TEXT PASSAGE >>
━━━

XBRL US announced previously that it had released two XBRL taxonomies that link to the Codification to assist users as they verify that they have reported their transactions according to current US GAAP pursuant to the FASB Codification
XBRL will improve transparent reporting and processing as companies begin to tag corporate actions such as mergers, reorganizations, and similar transactions. The additional tagging is being sought by XBRL US, the Depository Trust and Clearing Corporation and the Society for Worldwide Interbank Financial Telecommunication. The groups suggest that standardizing corporate action reporting using XBRL would reduce the risk of errors, and improve transparency and speed the reporting these transactions.
XBRL US, DTCC and SWIFT are collaborating to develop a taxonomy of terms based on the ISO 20022 elements that companies can use to “tag” those transactions so important pieces of information can be identified to enable communication interoperability between financial institutions, their market infrastructures and their end-user communities. XBRL US is expected to release the new taxonomy in 2010 for public review prior to use.
Currently, issuers distribute information on corporate actions to numerous intermediaries, such as investment managers, broker-dealers, financial custodians and others. The intermdiaries then re-enter the information to interpret it, a process prone to errors that can drive up costs for investors and intermediaries and can result in erroneous reporting. Those involved in cooperating to develop the new corporate action taxonomy will work in three groups – Issuers, Intermediaries, and Investors. They will provide input and make recommendations to help develop a standardized format for announcing corporate actions.
XBRL US is also seeking to advance open XML standards through the launched of XBRL US Labs. According to XBRL US President and Chief Executive Mark Bolgiano, the aim of XBRL US Labs is to “move industry and government toward a future that has significantly higher levels of information quality, consistency, and transparency in the United States.”
XBRL is an emerging finance technology for sharing business and financial information between software applications both at the server level and end user level. But what makes XBRL so unique as a way of sharing information?
XBRL could be described as the computer language for electronic communication of internal and external business and financial information. XBRL is unique because it works across technology platforms and is application neutral. XBRL can be imported and exported by a variety of centralized and end user software applications including the ubiquitous Microsoft Office applications. XBRL is also easily sharable across the internet.
XBRL replaces manual operations with automation and is applicable to business information, business rules, formulas, controls, processes and resources. XBRL is designed to automate all of the automatable information and processes and then give it to end users in near real-time so that humans can add greater value by thinking about the important issues, strategies and decisions to be made without wasting time on manual analytics. In addition, XBRL will increase transparency for business and financial reporting information thereby fostering trust among businesses, investors, regulators and the public.

━━━

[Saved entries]
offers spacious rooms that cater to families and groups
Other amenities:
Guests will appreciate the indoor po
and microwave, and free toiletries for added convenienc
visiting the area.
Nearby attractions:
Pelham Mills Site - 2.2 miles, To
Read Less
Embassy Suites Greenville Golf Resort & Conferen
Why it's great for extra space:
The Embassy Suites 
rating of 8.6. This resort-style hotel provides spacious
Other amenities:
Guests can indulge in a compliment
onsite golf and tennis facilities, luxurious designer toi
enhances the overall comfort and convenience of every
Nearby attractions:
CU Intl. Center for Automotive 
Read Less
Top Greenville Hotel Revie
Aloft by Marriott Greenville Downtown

━━━

TASKS TO PERFORM >>
1/ Print all of the saved entries line for line, with no changes to any line.
2/ Go on with the passage about XBRL, starting after its final sentence.

ANSWER SET >>
1/
offers spacious rooms that cater to families and groups
Other amenities:
Guests will appreciate the indoor po
and microwave, and free toiletries for added convenienc
visiting the area.
Nearby attractions:
Pelham Mills Site - 2.2 miles, To
Read Less
Embassy Suites Greenville Golf Resort & Conferen
Why it's great for extra space:
The Embassy Suites 
rating of 8.6. This resort-style hotel provides spacious
Other amenities:
Guests can indulge in a compliment
onsite golf and tennis facilities, luxurious designer toi
enhances the overall comfort and convenience of every
Nearby attractions:
CU Intl. Center for Automotive 
Read Less
Top Greenville Hotel Revie
Aloft by Marriott Greenville Downtown

2/
Former SEC Chairman Christopher Cox expressed the vision for XBRL this way: “What we need is something that will give individuals faster access to better information that they can easily use and understand. We need to make searches for information easier. It should be easy to call up information about any company you choose. You should be able to download it and use it in the personal software of your choice. And you then should be able to easily analyze and compare the data with the same information from other companies. We want to make the numbers derived from financial statements vastly more accurate. And we want to allow companies to communicate with investors on a constant basis.”
There are ten potential effects of XBRL that could change the future of financial and other reporting. But which offer hope for the future and which is hype? I believe that these claims mostly offer hope, but let’s expose the hype as well. Here is my analysis of what we may look forward to with XBRL.
Companies adopt e-Reporting: It is realistic to think that those who tag their financial data deeply within their financial systems will have relatively easy access to the financial and non-financial data they tag. In the same way, tagging financial reporting source data will enable automated reporting opportunities both internally and externally. When companies understand how to utilize XBRL they will begin giving internal financial reporting users XBRL “readers” to enable use of electronic financial and non-financial data by internal stakeholders. In addition, technologies like Really Simple Syndication (RSS) will begin to become prevalent thereby enabling investors, analysts and the public to “subscribe” (through web-based technologies) to company financial reports the same way they currently subscribe to news feeds and blog posts. In addition, electronic reporting is likely to at first enhance and then replace paper reporting (both internally and externally).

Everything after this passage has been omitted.